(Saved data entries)

________________________________________

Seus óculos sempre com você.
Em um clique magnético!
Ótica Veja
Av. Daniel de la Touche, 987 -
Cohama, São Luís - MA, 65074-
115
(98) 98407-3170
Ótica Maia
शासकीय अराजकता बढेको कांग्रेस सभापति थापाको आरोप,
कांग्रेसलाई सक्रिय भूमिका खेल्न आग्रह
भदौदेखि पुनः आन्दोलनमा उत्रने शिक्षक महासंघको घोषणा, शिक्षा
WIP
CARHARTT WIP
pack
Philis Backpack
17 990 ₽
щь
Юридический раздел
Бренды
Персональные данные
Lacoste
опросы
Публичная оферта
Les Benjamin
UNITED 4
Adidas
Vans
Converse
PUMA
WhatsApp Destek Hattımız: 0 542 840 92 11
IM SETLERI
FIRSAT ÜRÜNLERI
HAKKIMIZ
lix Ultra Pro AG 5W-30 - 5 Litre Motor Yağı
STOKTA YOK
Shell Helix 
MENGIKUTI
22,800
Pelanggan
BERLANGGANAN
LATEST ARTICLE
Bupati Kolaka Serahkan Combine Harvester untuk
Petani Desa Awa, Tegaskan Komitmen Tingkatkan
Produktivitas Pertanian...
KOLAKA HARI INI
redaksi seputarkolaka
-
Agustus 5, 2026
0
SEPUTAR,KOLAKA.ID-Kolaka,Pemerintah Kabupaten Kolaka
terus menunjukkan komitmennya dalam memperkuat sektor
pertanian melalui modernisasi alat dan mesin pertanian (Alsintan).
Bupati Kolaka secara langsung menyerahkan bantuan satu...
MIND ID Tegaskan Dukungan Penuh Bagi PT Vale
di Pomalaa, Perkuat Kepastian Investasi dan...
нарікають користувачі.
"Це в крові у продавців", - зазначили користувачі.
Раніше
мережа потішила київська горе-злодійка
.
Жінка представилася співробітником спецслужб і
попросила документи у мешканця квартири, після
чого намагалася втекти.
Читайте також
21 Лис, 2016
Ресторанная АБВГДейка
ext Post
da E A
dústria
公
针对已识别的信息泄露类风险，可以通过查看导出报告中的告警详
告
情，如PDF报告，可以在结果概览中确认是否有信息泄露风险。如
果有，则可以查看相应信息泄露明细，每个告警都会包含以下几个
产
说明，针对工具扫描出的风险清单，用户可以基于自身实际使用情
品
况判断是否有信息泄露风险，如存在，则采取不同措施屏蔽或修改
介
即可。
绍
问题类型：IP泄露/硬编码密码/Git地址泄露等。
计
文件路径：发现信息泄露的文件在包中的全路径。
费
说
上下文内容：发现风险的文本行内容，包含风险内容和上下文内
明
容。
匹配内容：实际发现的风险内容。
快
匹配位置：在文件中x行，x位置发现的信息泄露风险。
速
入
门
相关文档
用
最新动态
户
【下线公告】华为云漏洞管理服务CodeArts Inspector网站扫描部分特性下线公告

________________________________________

ACTION ITEM:
Look through the entries above and copy each line that has "Bupati" in it.

YOUR SOLUTION:
Bupati Kolaka Serahkan Combine Harvester untuk
Bupati Kolaka secara langsung menyerahkan bantuan satu...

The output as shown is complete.